Des résultats concrets au Pendjab et au niveau fédéral
Au Pendjab, le programme Zewar-e-Taleem parvient à maintenir 1 100 000 filles à l’école dans 16 districts. Selon une évaluation réalisée en partenariat avec l’UNICEF, le taux d’abandon scolaire a chuté de 9 % et le mariage des enfants a diminué dans les zones où les filles sont restées plus longtemps en classe. L’étude révèle également que pour chaque allocation de 1 000 roupies versée à une famille, les dépenses liées à l’école ont augmenté de 320 roupies, les familles choisissant notamment d’acheter des livres.

Au niveau fédéral, le programme BISP soutient 9,3 millions de familles. Des études indépendantes indiquent que ce programme a permis de réduire le retard de croissance chez les enfants et d’augmenter les taux de scolarisation. La Banque mondiale qualifie d’ailleurs le BISP de « pratique exemplaire » pour les pays en développement.
Dans les provinces du Khyber Pakhtunkhwa et du Baloutchistan, des initiatives telles que la Sehat Card, l’Ensaas Rashan et des allocations provincales pour les filles facilitent l’accès à la santé et à l’éducation, même dans les terrains les plus difficiles.
Un investissement soutenu par les institutions internationales
Les organisations internationales confirment l’importance de ces mesures. La Banque mondiale affirme que « la protection sociale est l’investissement le plus rentable que les gouvernements puissent faire ». De son côté, le FMI a déclaré en 2023 que les transferts monétaires bien conçus ne nuisent pas à la croissance, mais protègent les économies pendant les chocs et s’autofinancent.

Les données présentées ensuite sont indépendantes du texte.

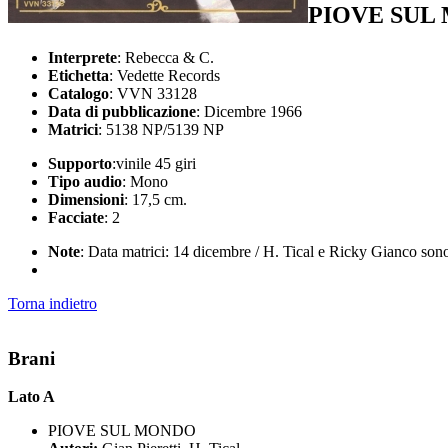
PIOVE SUL
Interprete
: Rebecca & C.
Etichetta
: Vedette Records
Catalogo
: VVN 33128
Data di pubblicazione
: Dicembre 1966
Matrici
: 5138 NP/5139 NP
Supporto
:vinile 45 giri
Tipo audio
: Mono
Dimensioni
: 17,5 cm.
Facciate
: 2
Note
: Data matrici: 14 dicembre / H. Tical e Ricky Gianco so
Torna indietro
Brani
Lato A
PIOVE SUL MONDO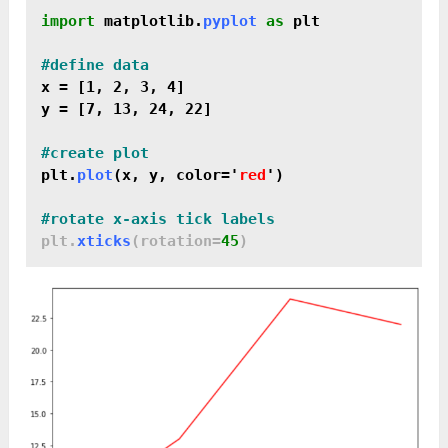
import
 matplotlib.
pyplot
as
 plt
x = [1, 2, 3, 4]

y = [7, 13, 24, 22]
plt.
plot
(x, y, color='
red
')
#rotate x-axis tick labels
plt.
xticks
(rotation=
45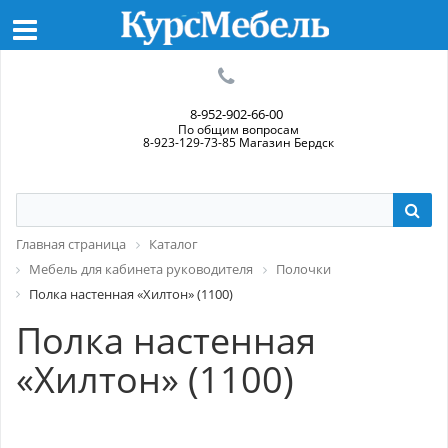
8-952-902-66-00
По общим вопросам
8-923-129-73-85 Магазин Бердск
Главная страница
Каталог
Мебель для кабинета руководителя
Полочки
Полка настенная «Хилтон» (1100)
Полка настенная
«Хилтон» (1100)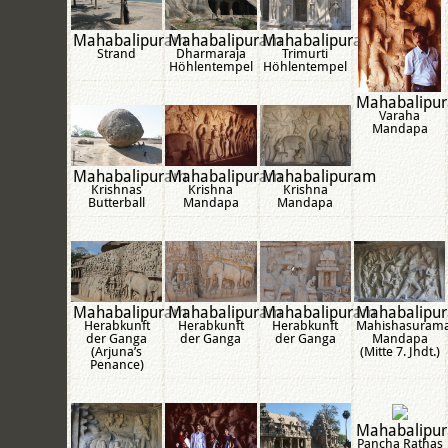
Mahabalipuram
Mahabalipuram
Mahabalipuram
Strand
Dharmaraja
Trimurti
Höhlentempel
Höhlentempel
Mahabalipu
Varaha
Mandapa
Mahabalipuram
Mahabalipuram
Mahabalipuram
Krishnas
Krishna
Krishna
Butterball
Mandapa
Mandapa
Mahabalipuram
Mahabalipuram
Mahabalipuram
Mahabalipu
Herabkunft
Herabkunft
Herabkunft
Mahishasurama
der Ganga
der Ganga
der Ganga
Mandapa
(Arjuna’s
(Mitte 7. Jhdt.)
Penance)
Mahabalipu
Pancha Rathas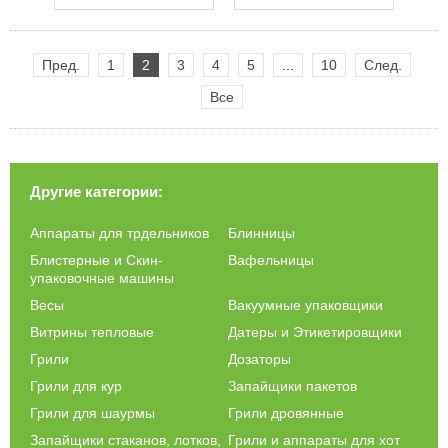
Пред.
1
2
3
4
5
...
10
След.
Все
Другие категории:
Аппараты для трдельников
Блинницы
Блистерные и Скин-
Вафельницы
упаковочные машины
Весы
Вакуумные упаковщики
Витрины тепловые
Датеры и Этикетировщики
Грили
Дозаторы
Грили для кур
Запайщики пакетов
Грили для шаурмы
Грили дровянные
Запайщики стаканов, лотков,
Грили и аппараты для хот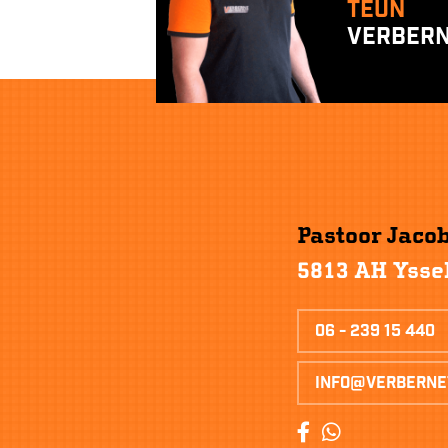
Teun
Verber
Pastoor Jaco
5813 AH Ysse
06 - 239 15 440
info@verberne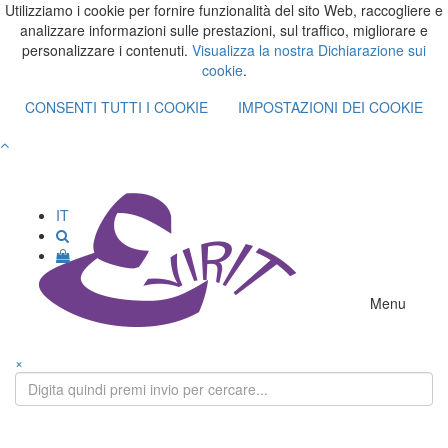
Utilizziamo i cookie per fornire funzionalità del sito Web, raccogliere e
analizzare informazioni sulle prestazioni, sul traffico, migliorare e
personalizzare i contenuti.
Visualizza la nostra Dichiarazione sui
cookie
.
CONSENTI TUTTI I COOKIE
IMPOSTAZIONI DEI COOKIE
IT
Menu
×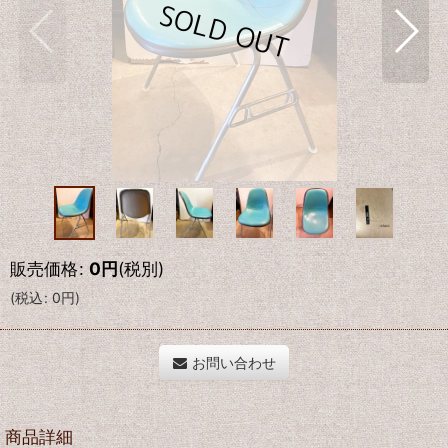
販売価格
:
0
円
(税別)
(
税込
:
0
円
)
お問い合わせ
商品詳細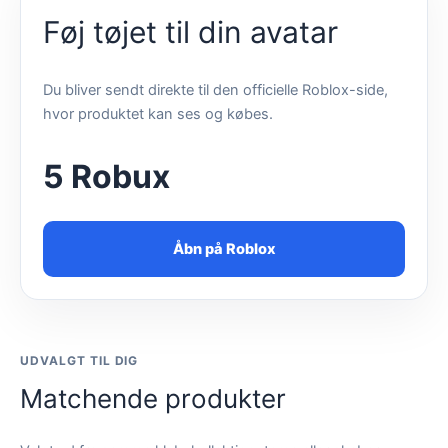
Føj tøjet til din avatar
Du bliver sendt direkte til den officielle Roblox-side,
hvor produktet kan ses og købes.
5 Robux
Åbn på Roblox
UDVALGT TIL DIG
Matchende produkter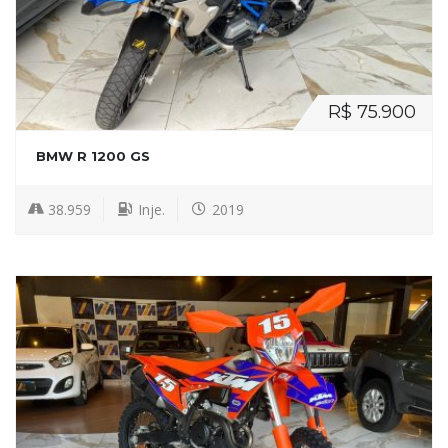
R$ 75.900
BMW R 1200 GS
38.959
Inje.
2019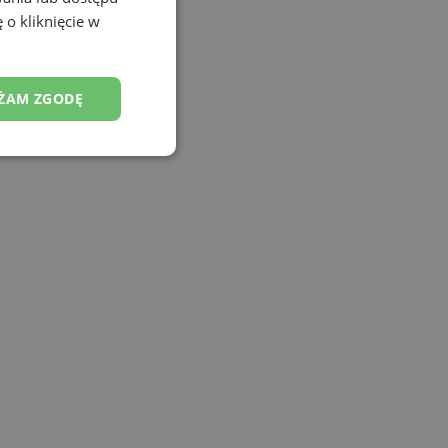
 o kliknięcie w
ŻAM ZGODĘ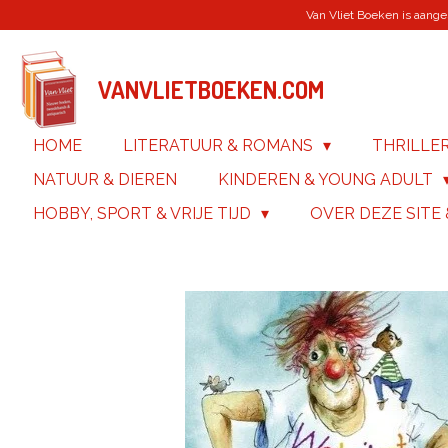
Van Vliet Boeken is aanges
Ga
direct
naar
de
VANVLIETBOEKEN.COM
hoofdinhoud
HOME
LITERATUUR & ROMANS
THRILLE
NATUUR & DIEREN
KINDEREN & YOUNG ADULT
HOBBY, SPORT & VRIJE TIJD
OVER DEZE SITE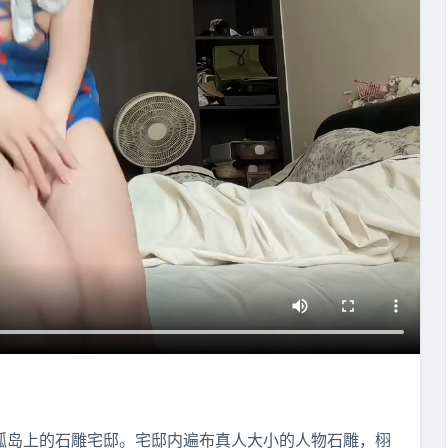
孤岛上的石雕宅邸。宅邸内遍布真人大小的人物石雕，栩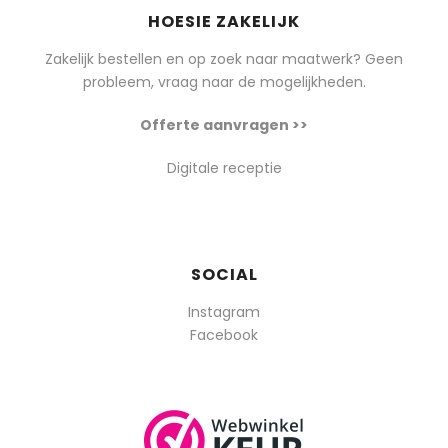
HOESIE ZAKELIJK
Zakelijk bestellen en op zoek naar maatwerk? Geen
probleem, vraag naar de mogelijkheden.
Offerte aanvragen >>
Digitale receptie
SOCIAL
Instagram
Facebook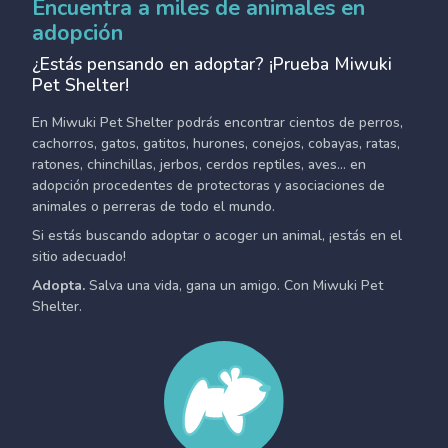
Encuentra a miles de animales en
adopción
¿Estás pensando en adoptar? ¡Prueba Miwuki
Pet Shelter!
En Miwuki Pet Shelter podrás encontrar cientos de perros,
cachorros, gatos, gatitos, hurones, conejos, cobayas, ratas,
ratones, chinchillas, jerbos, cerdos reptiles, aves... en
adopción procedentes de protectoras y asociaciones de
animales o perreras de todo el mundo.
Si estás buscando adoptar o acoger un animal, ¡estás en el
sitio adecuado!
Adopta.
Salva una vida, gana un amigo. Con Miwuki Pet
Shelter.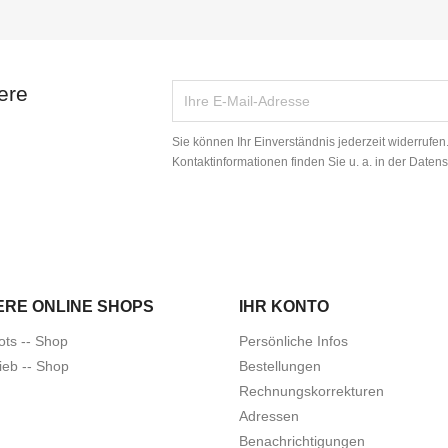
ere
Sie können Ihr Einverständnis jederzeit widerrufe
Kontaktinformationen finden Sie u. a. in der Daten
ERE ONLINE SHOPS
IHR KONTO
ots -- Shop
Persönliche Infos
ieb -- Shop
Bestellungen
Rechnungskorrekturen
Adressen
Benachrichtigungen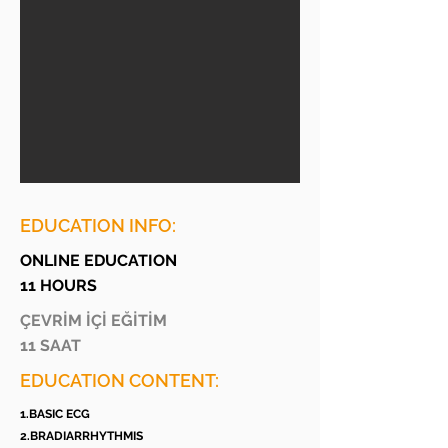
EDUCATION INFO:
ONLINE EDUCATION
11 HOURS
ÇEVRİM İÇİ EĞİTİM
11 SAAT
EDUCATION CONTENT:
1.BASIC ECG
2.BRADIARRHYTHMIS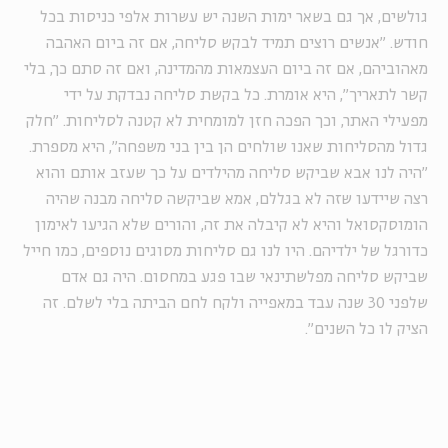
גולשים, אך גם בשאר ימות השנה יש עשרות אלפי כניסות בכל
חודש. "אנשים רוצים תמיד לבקש סליחה, אם זה ביום האהבה
מאהוביהם, אם זה ביום העצמאות מהמדינה, ואם זה סתם כך, בלי
קשר לתאריך", היא אומרת. כל בקשת סליחה נבדקת על ידי
מפעילי האתר, וכך הפכה חזן למומחית לא קטנה לסליחות. "חלק
גדול מהסליחות שאנו שולחים הן בין בני משפחה", היא מספרת.
"היה לנו אבא שביקש סליחה מהילדים על כך שעזב אותם והוא
רצה שיידעו שזה לא בגללם, אמא שביקשה סליחה מבנה שהיה
הומוסקסואל והיא לא קיבלה את זה, והורים שלא הגיעו לאימון
כדורגל של ילדיהם. היו לנו גם סליחות מסוגים נוספים, כמו חייל
שביקש סליחה מפלשתינאי שבו פגע במחסום. היה גם אדם
שלפני 30 שנה עבד במאפייה ולקח לחם הביתה בלי לשלם. זה
הציק לו כל השנים".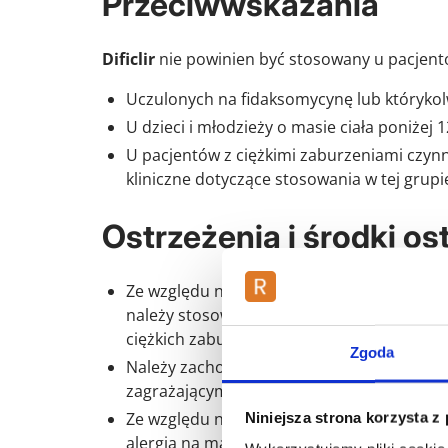
Przeciwwskazania
Dificlir
nie powinien być stosowany u pacjent
Uczulonych na fidaksomycynę lub którykolw
U dzieci i młodzieży o masie ciała poniżej 1
U pacjentów z ciężkimi zaburzeniami czyn
kliniczne dotyczące stosowania w tej grupi
Ostrzeżenia i środki os
Ze względu na ograniczone dane kliniczne d
należy stosować ostrożnie u pacjentów z 
ciężkich zaburzeniami czynności wątroby.
Zgoda
Należy zachować ostrożność u pacjentów 
zagrażającym życiu CDI.
Ze względu na ograniczone dane kliniczne
Niniejsza strona korzysta z
alergią na makrolidy.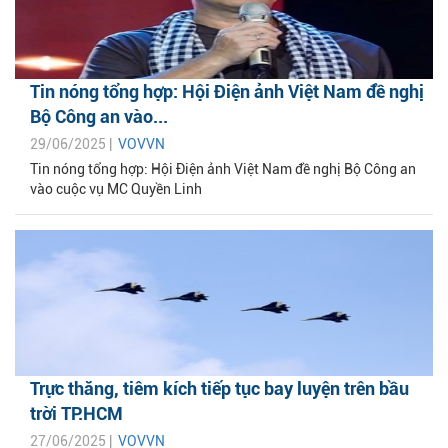
Tin nóng tổng hợp: Hội Điện ảnh Việt Nam đề nghị
Bộ Công an vào...
29/06/2025 |
VOVVN
Tin nóng tổng hợp: Hội Điện ảnh Việt Nam đề nghị Bộ Công an
vào cuộc vụ MC Quyền Linh
Trực thăng, tiêm kích tiếp tục bay luyện trên bầu
trời TP.HCM
27/06/2025 |
VOVVN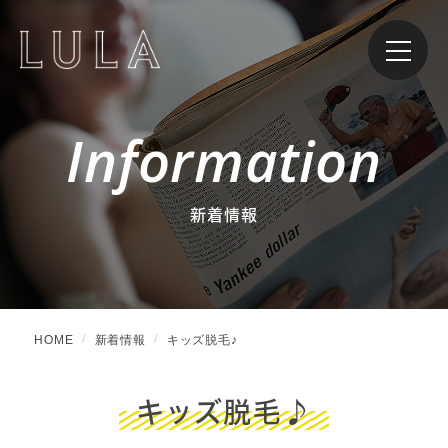
Information
新着情報
HOME
新着情報
キッズ脱毛♪
キッズ脱毛♪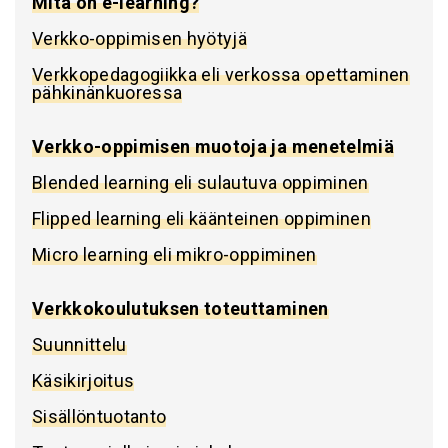
Mitä on e-learning?
Verkko-oppimisen hyötyjä
Verkkopedagogiikka eli verkossa opettaminen
pähkinänkuoressa
Verkko-oppimisen muotoja ja menetelmiä
Blended learning eli sulautuva oppiminen
Flipped learning eli käänteinen oppiminen
Micro learning eli mikro-oppiminen
Verkkokoulutuksen toteuttaminen
Suunnittelu
Käsikirjoitus
Sisällöntuotanto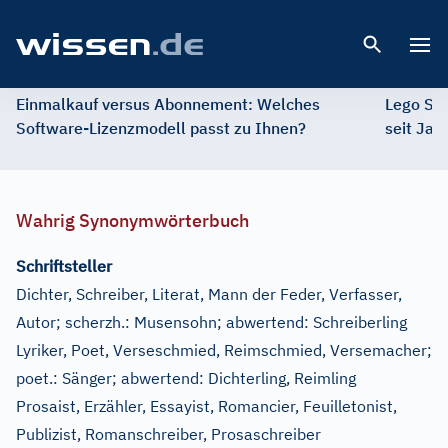
Open 
Einmalkauf versus Abonnement: Welches
Lego St
Software-Lizenzmodell passt zu Ihnen?
seit Jah
Wahrig Synonymwörterbuch
Schriftsteller
Dichter, Schreiber, Literat, Mann der Feder, Verfasser,
Autor
;
scherzh.:
Musensohn
;
abwertend:
Schreiberling
Lyriker, Poet, Verseschmied, Reimschmied, Versemacher
;
poet.:
Sänger
;
abwertend:
Dichterling, Reimling
Prosaist, Erzähler, Essayist, Romancier, Feuilletonist,
Publizist, Romanschreiber, Prosaschreiber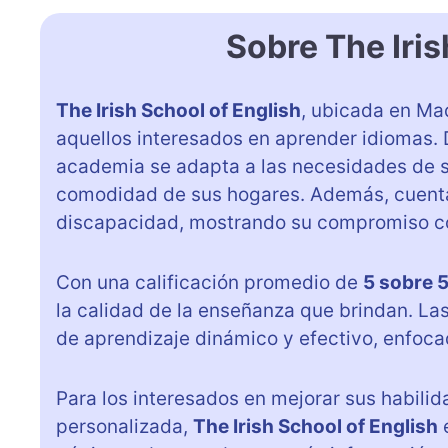
Sobre The Iris
The Irish School of English
, ubicada en Mad
aquellos interesados en aprender idiomas. 
academia se adapta a las necesidades de su
comodidad de sus hogares. Además, cuenta
discapacidad, mostrando su compromiso con
Con una calificación promedio de
5 sobre 
la calidad de la enseñanza que brindan. La
de aprendizaje dinámico y efectivo, enfocad
Para los interesados en mejorar sus habilid
personalizada,
The Irish School of English
e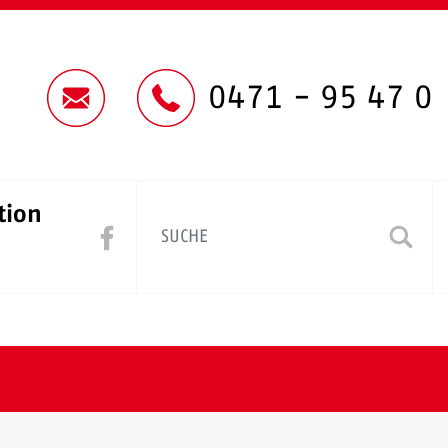
0471 - 95 47 0
tion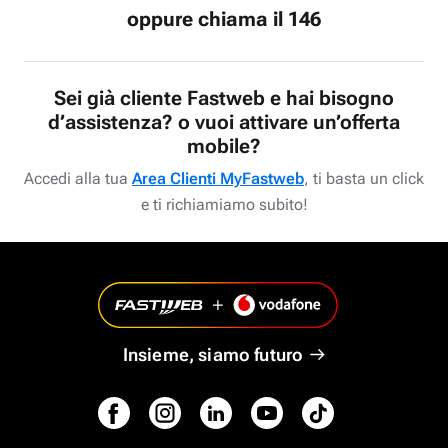
oppure chiama il 146
Sei già cliente Fastweb e hai bisogno
d’assistenza? o vuoi attivare un’offerta
mobile?
Accedi alla tua
Area Clienti MyFastweb
, ti basta un click
e ti richiamiamo subito!
Insieme, siamo futuro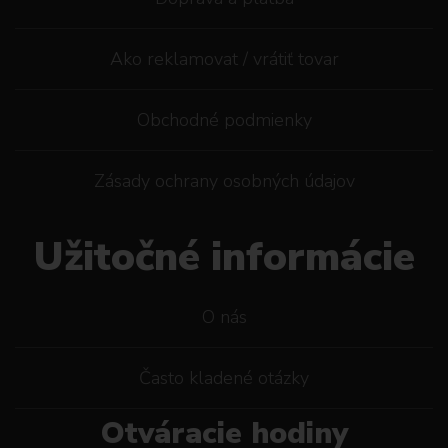
Ako reklamovat / vrátiť tovar
Obchodné podmienky
Zásady ochrany osobných údajov
Užitočné informácie
O nás
Často kladené otázky
Otváracie hodiny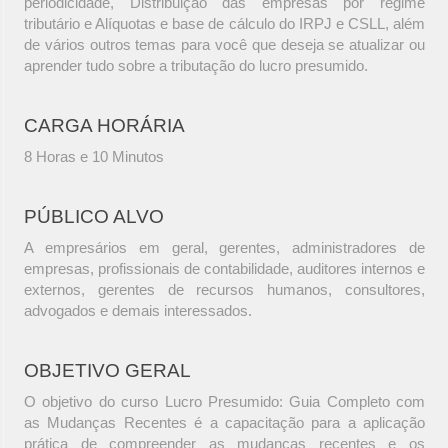
periodicidade, Distribuição das empresas por regime
tributário e Alíquotas e base de cálculo do IRPJ e CSLL, além
de vários outros temas para você que deseja se atualizar ou
aprender tudo sobre a tributação do lucro presumido.
CARGA HORÁRIA
8 Horas e 10 Minutos
PÚBLICO ALVO
A empresários em geral, gerentes, administradores de
empresas, profissionais de contabilidade, auditores internos e
externos, gerentes de recursos humanos, consultores,
advogados e demais interessados.
OBJETIVO GERAL
O objetivo do curso Lucro Presumido: Guia Completo com
as Mudanças Recentes é a capacitação para a aplicação
prática de compreender as mudanças recentes e os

L’UNICEF précise que les transferts monétaires ne sont pas de la charité, mais un investissement dans l’avenir des enfants, tandis que l’OIT souligne qu’aucun pays n’a éliminé la pauvreté sans protection sociale. Ces succès s’inscrivent dans une dynamique mondiale : au Brésil, le programme Bolsa Familia a permis de sortir 14 millions de familles de l’extrême pauvreté, et au Bangladesh, les allocations pour les filles ont fait passer le taux de scolarisation secondaire féminine de 33 % à 54 %.